#### [TASK A]
Translate the following sentence from the commentary into Spanish: "I wish he'd included federal contractors (which would have made a much bigger difference), but this still represents progress."
#### [TASK B]
For each statement, answer yes or no according to the commentary and quote the words of the commentary that decide it: (i) The executive order applies to federal contractors. (ii) Mr. Obama plans to release 6,000 non-violent drug offenders. (iii) The study on online charter schools was partly funded by a private charter school foundation.
#### [TASK C]
Write out the commentary from the words "President Obama issues" up to and including the words "still represents progress.".

[Opening SELECTED PASSAGE section]

President Obama issues executive order "banning the box" for federal employers (though not federal contractors). This means that, instead of presenting a job application with a check-box asking if applicants have ever been in prison, federal employers will have to wait until later in the process to check backgrounds, and thus ex-prisoners will get to put their best foot forward and make more of their lives than they might otherwise had an opportunity to do. I wish he'd included federal contractors (which would have made a much bigger difference), but this still represents progress.
In a peripherally-related development, Politico headlines a story about Mr. Obama's plan to release 6,000 non-violent drug offenders thusly: "Has Obama Set Loose a New Willie Horton?" I presume they won't use the I'm-just-asking defense -- I bet they'll claim they mean "Willie Horton" not in the near-literal, is-one-of-these-folks-actually-going-to-murder-someone sense, but in the "Willie Horton as political football" sense. It doesn't matter, because it sure looks like racist fearmongering. (In other news, Ted Cruz is completely useless -- he "favors reform," except when his opponents actually try reform.)
Study on online charter schools, partly funded by private charter school foundation, "effectively says that the average student who attends might as well not enroll," particularly where math is concerned. But you probably knew this, if you figure the charter school "movement" is basically a way to undermine public schools and steal taxpayer money at the same time, or if you've ever gone online and found yourself four clicks away from where you intended to be.

[Closing SELECTED PASSAGE section]
[Opening DATASET CONTENT section]

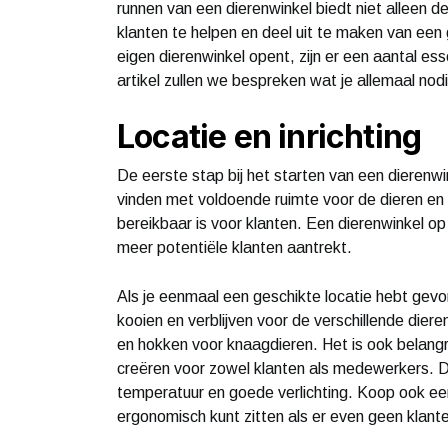
runnen van een dierenwinkel biedt niet alleen 
klanten te helpen en deel uit te maken van een
eigen dierenwinkel opent, zijn er een aantal ess
artikel zullen we bespreken wat je allemaal nod
Locatie en inrichting
De eerste stap bij het starten van een dierenwink
vinden met voldoende ruimte voor de dieren en
bereikbaar is voor klanten. Een dierenwinkel o
meer potentiële klanten aantrekt.
Als je eenmaal een geschikte locatie hebt gevo
kooien en verblijven voor de verschillende dier
en hokken voor knaagdieren. Het is ook belangr
creëren voor zowel klanten als medewerkers. D
temperatuur en goede verlichting. Koop ook een
ergonomisch kunt zitten als er even geen klanten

[Closing DATASET CONTENT section]

#### [ANSWER SECTION A]
Ojalá hubiera incluido a los contratistas federales (lo que habría marcado una diferencia mucho mayor), pero esto sigue representando un avance.

#### [ANSWER SECTION B]
(i) No: "for federal employers (though not federal contractors)"
(ii) Yes: "Mr. Obama's plan to release 6,000 non-violent drug offenders"
(iii) Yes: "partly funded by private charter school foundation"

#### [ANSWER SECTION C]
President Obama issues executive order "banning the box" for federal employers (though not federal contractors). This means that, instead of presenting a job application with a check-box asking if applicants have ever been in prison, federal employers will have to wait until later in the process to check backgrounds, and thus ex-prisoners will get to put their best foot forward and make more of their lives than they might otherwise had an opportunity to do. I wish he'd included federal contractors (which would have made a much bigger difference), but this still represents progress.